1:45 PM (Tuesday) | ****Hurricane Dorian has resumed a slow movement to the northwest...now a category 2 storm****
Hurricane Dorian has finally resumed some movement today as the latest measurements have it moving to the northwest at 2 mph after being stationary for nearly 24 hours. From later today into Wednesday, Hurricane Dorian should turn north-northwest and run parallel to the east coast of Florida as it picks up some forward speed. It’ll then close in on the Carolina coastline by Thursday where it is not out of the question that it makes a landfall somewhere on its way to the Outer Banks (North Carolina). After that, Hurricane Dorian will likely pass well to the east of the Mid-Atlantic coastline from Thursday night into Friday with its greatest impact limited to coastal sections.
As Hurricane Dorian has been nearly stationary over the past day or so, “upwelling” increased underneath its center and this has brought cooler waters from deep down to the sea surface. In turn, the cooler sea surface temperatures have resulted in a weakening of the hurricane from category 5 to category 2 now with max sustained winds at 110 mph. As the center begins to move over fresher, warmer waters, there is the chance that some restrengthening takes place as it runs parallel to the east coast of Florida on its way towards the Carolina coastline over the next 24 hours or so.
Despite the fact that the max sustained winds of Hurricane Dorian have come down in the past 24 hours or so, there has been a broadening of the overall wind field which is not uncommon with a weakening tropical system.
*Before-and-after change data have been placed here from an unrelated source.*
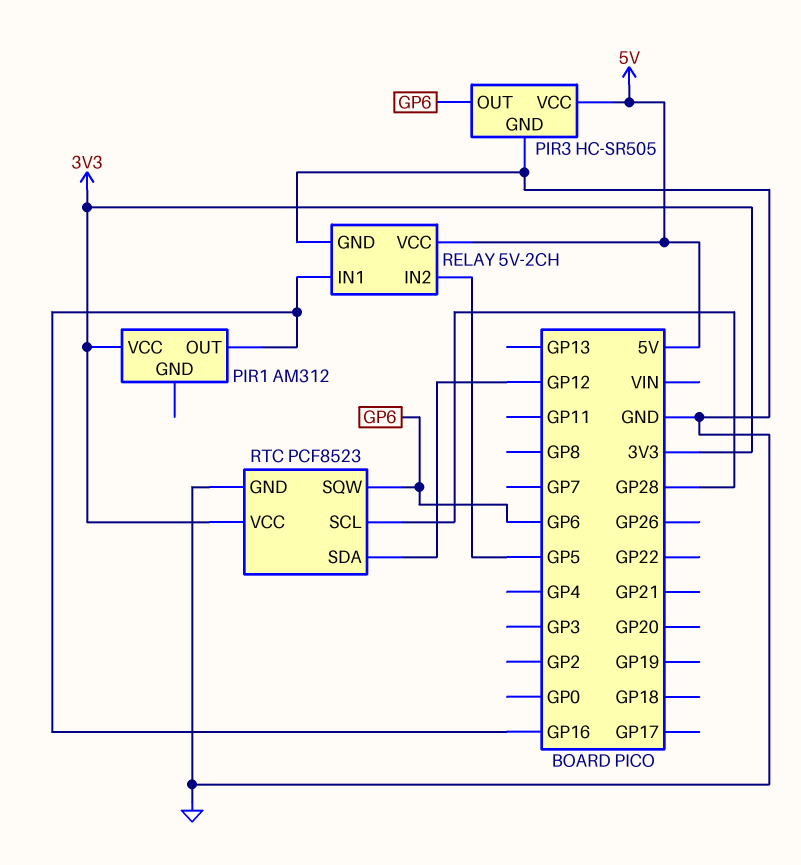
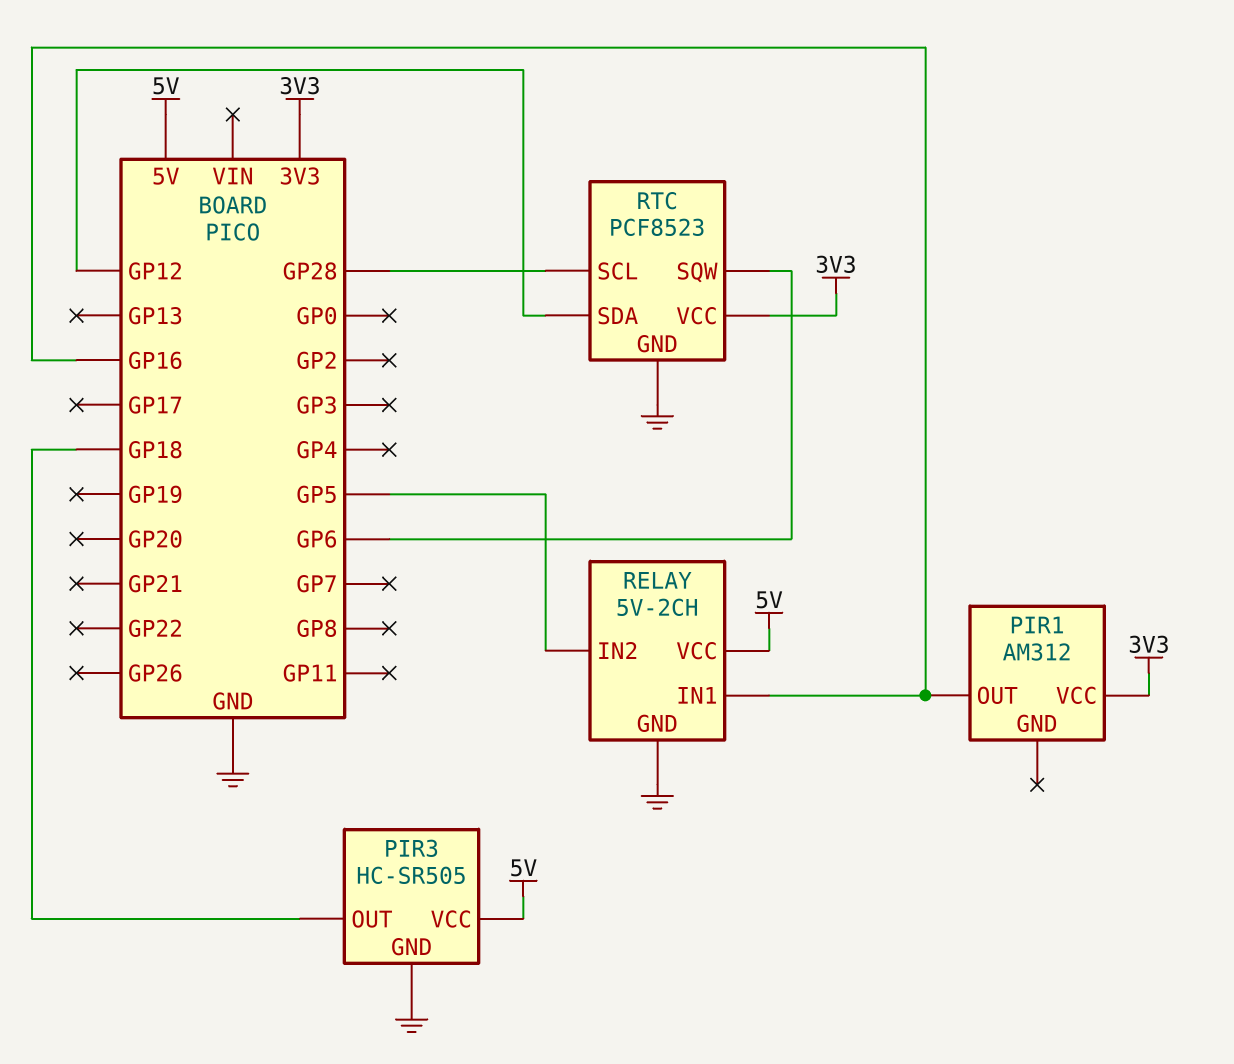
PIR3 pin OUT: GP6 -> GP18

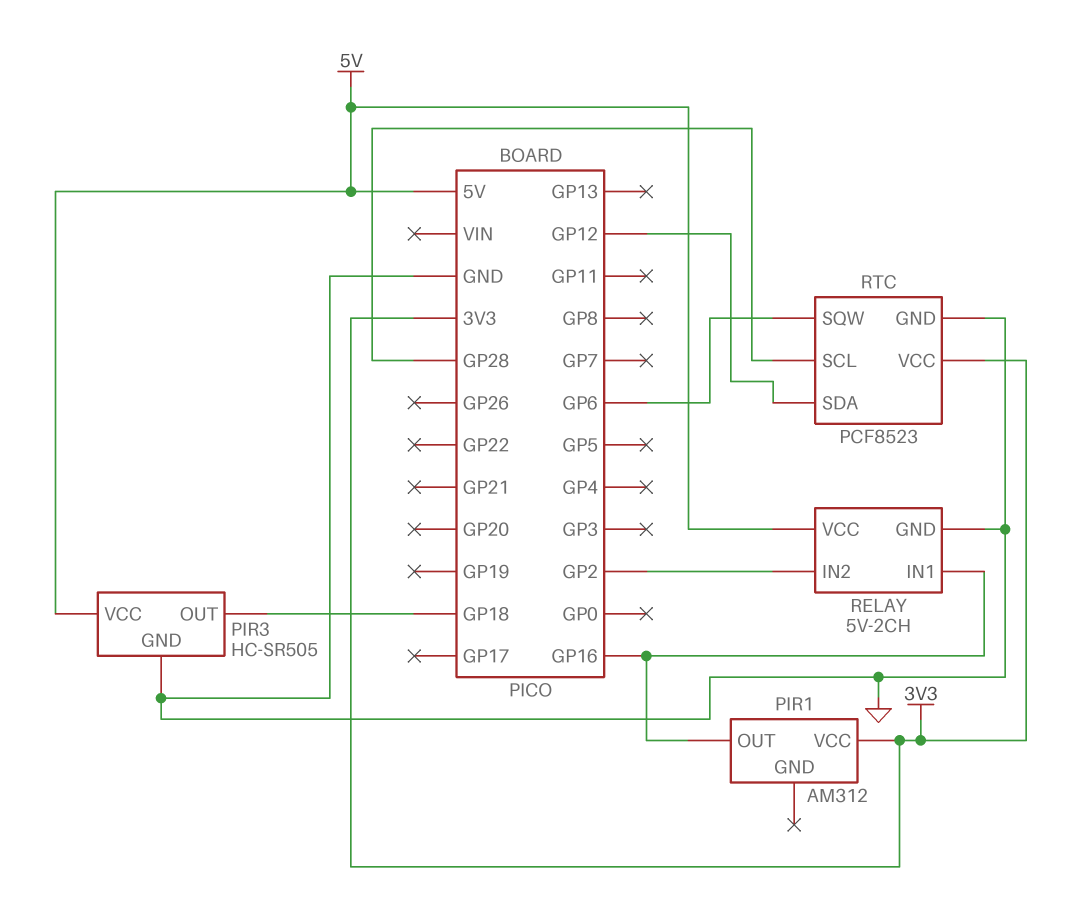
RELAY pin IN2: GP5 -> GP2

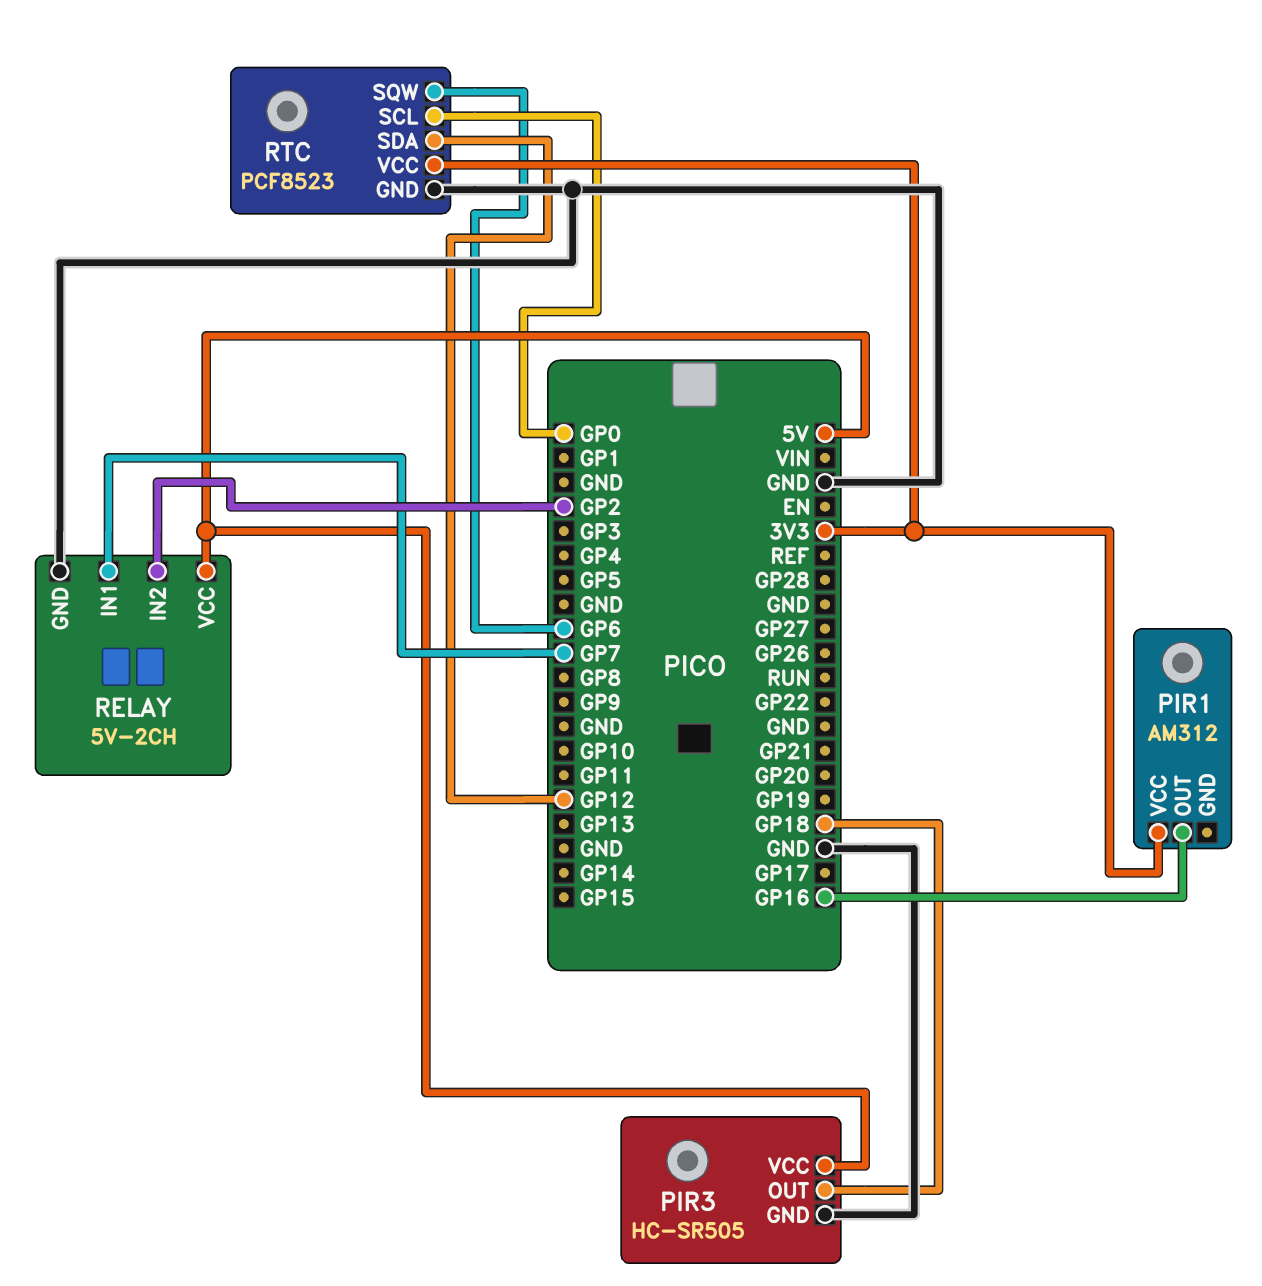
RELAY pin IN1: GP16 -> GP7
RTC pin SCL: GP28 -> GP0

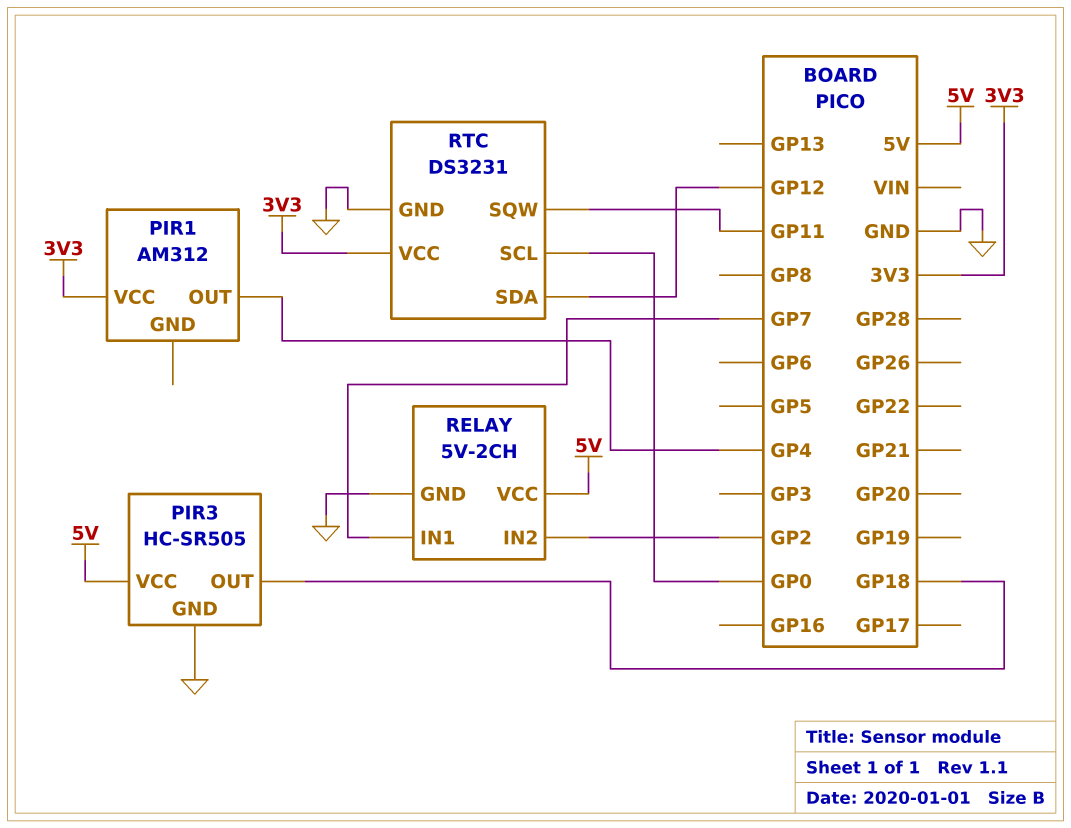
PIR1 pin OUT: GP16 -> GP4
RTC: PCF8523 -> DS3231
RTC pin SQW: GP6 -> GP11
As a result, even though the center of Hurricane Dorian will not likely make landfall in Florida, the expanding wind field may result in hurricane force winds onshore along portions of the east coast of the state.
By Thursday, Hurricane Dorian will run right along or just off the Carolina coastline on its way to a position over the Outer Banks of North Carolina and it is not out of the question that it makes a landfall just inland in South or North Carolina. After that, a shortwave trough is going to amplify a deep-layer trough along the east coast and this will help to accelerate Hurricane Dorian to the northeast and well to the east of the Mid-Atlantic region on Thursday night and Friday. Any important impact by Hurricane Dorian in this time frame will be limited to coastal sections from the Delmarva Peninsula to Long Island to southern New England. By the end of the week, Dorian will likely slam into Nova Scotia and Newfoundland in Canada on its way to the open waters of the North Atlantic.
Meanwhile, there are other tropical systems now being monitored as we close in on the climatological peak of the Atlantic Basin tropical season which is right around the middle of September. One tropical system off the coast of Africa is likely to become a tropical depression later today and tropical depression 7 has formed over the western Gulf of Mexico.